11 September 2006

Understanding Al Quaida

I watched part 1 of "The Path to 9/11" last night on ABC. I'll let other people comment on any political agendas, historical inaccuracies or the show's artistic merits. This post is about a missing piece, not just in the movie but (maybe) in our general approach to the Global War on Terror.

In the show, the terrorists were portrayed as constantly angry and murderous (when they weren't shaking-what-Allah-gave-them in Phillipino nightclubs, that is). Why are they so angry? American "policies," of course. Several times, the terrorists talked about the terrible "American policies."

Which policies would that be? Ah, they didn't say, and that's the problem.

My experience with idealistically angry people is that they LOVE to spout off lists of their specific greivances (think partisan politicians or commentators criticizing their opponents, i.e. Ann Coulter or Michael Moore). I expected them to say "The USA did this and that and this again..." But apparently, the people who made the film didn't think it was worth while to have the terrorists actually spell out much in the way of specific greivances, aside from the fact that the US supports Israel.

My fear is that we really think the terrorists are simply angry. They hate Israel, we support Israel, therefore they hate us.

I'm not sure it's that simple, and I'd hate to think we have such a simplistic understanding of the situation or the enemy.

Clausewitz explained that wars are won in the enemy commander's mind. The battle may be over when the other side stops shooting at you, but the war doesn't end until the other side agrees it's over. That means we need to get into their heads and get them thinking differently.

So when I say we need to understand Al Quaida (and islamofacists in general), it's not because I think they are poor, misunderstood people who just need a hug. It's because we can't beat them unless we really grasp their motives, priorities and worldview. I don't propose accepting, tolerating or respecting their worldview (I'd like to eradicate it, frankly). I propose understanding it enough to figure out what it will take to convince them that the killing needs to stop.


Mark said...

Interesting points... I didn't watch the show, but I would propose that the terrorist's anger is not driven by our policies at all. It seems to me that they are angry simply that we (and Israel, and all other infidels) exist.
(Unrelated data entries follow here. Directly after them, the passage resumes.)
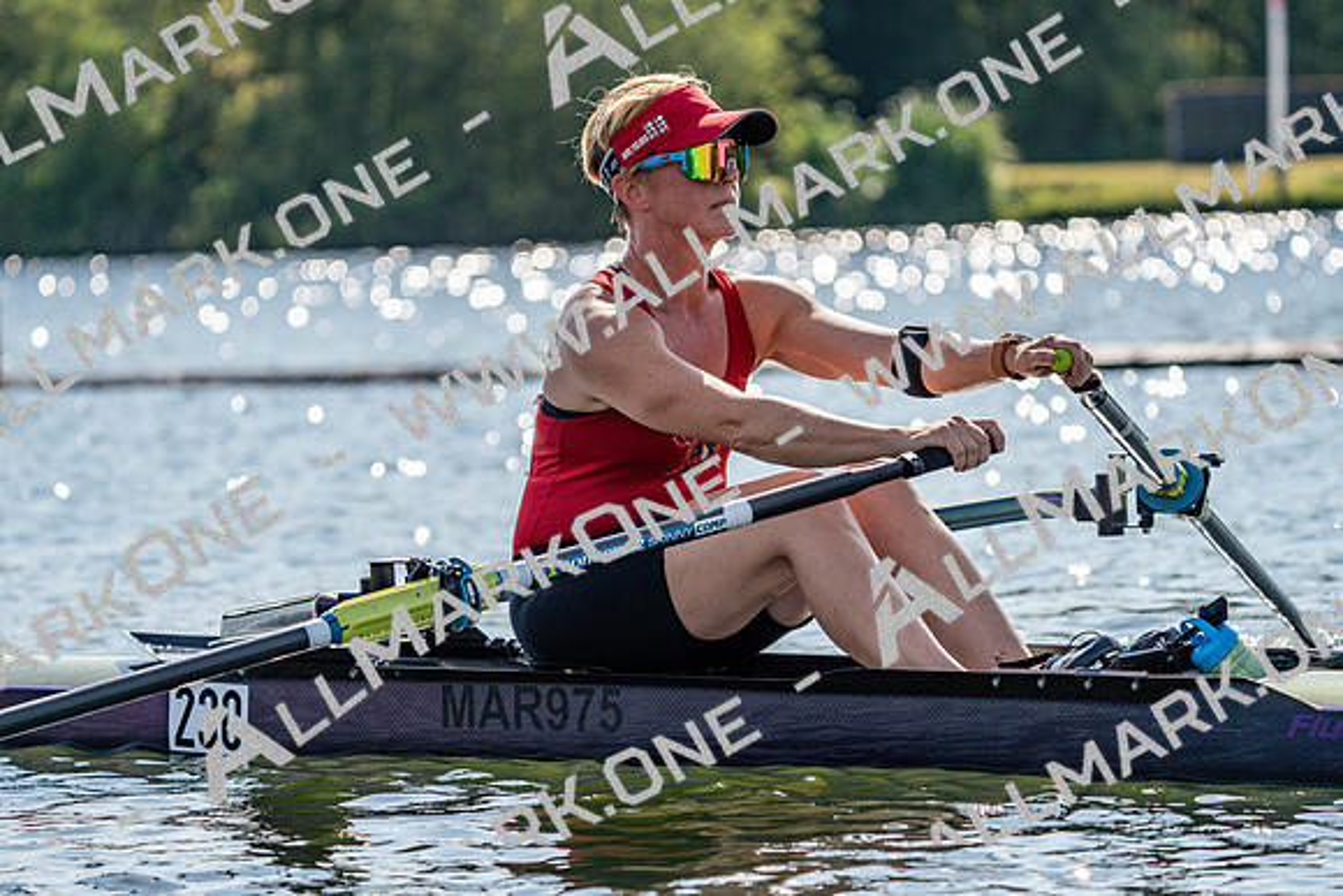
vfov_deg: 6.9
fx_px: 7463
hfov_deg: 10.3
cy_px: 448
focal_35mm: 200
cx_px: 672
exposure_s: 1/1600
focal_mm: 200
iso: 100
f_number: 5.6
It is not so much what we _do_ or _say_, but rather what we _are_ that they want to destroy.

That is what makes them so dangerous and such a different enemy to face. And I agree 100% that we should try to understand them as best as possible - so we can beat them. It is a scary realization that as long as there is one person dedicated to the destruction of us infidels, we will never really be safe. Moral issues aside, killing every last one is not really practical. "Convincing" them all that we are not so bad seems unlikely as well. So containment and minimizing their ability to hurt us seems to be the best course of action. Not a great scenario...

Dan said...

Yeah, there really doesn't seem to be an effective strategy beyond containment, and hoping they will change their minds on their own... but it looks like that worked alright in the Cold War.

And as for what drives them, it very well might be as simple as intolerance for our existence. One might ask what it is about our (& Israel's) existence that offends them... but it's not a question I hear being asked very often, and while I'm not sure even the terrorists could answer that question, it doesn't look like we can really answer it either.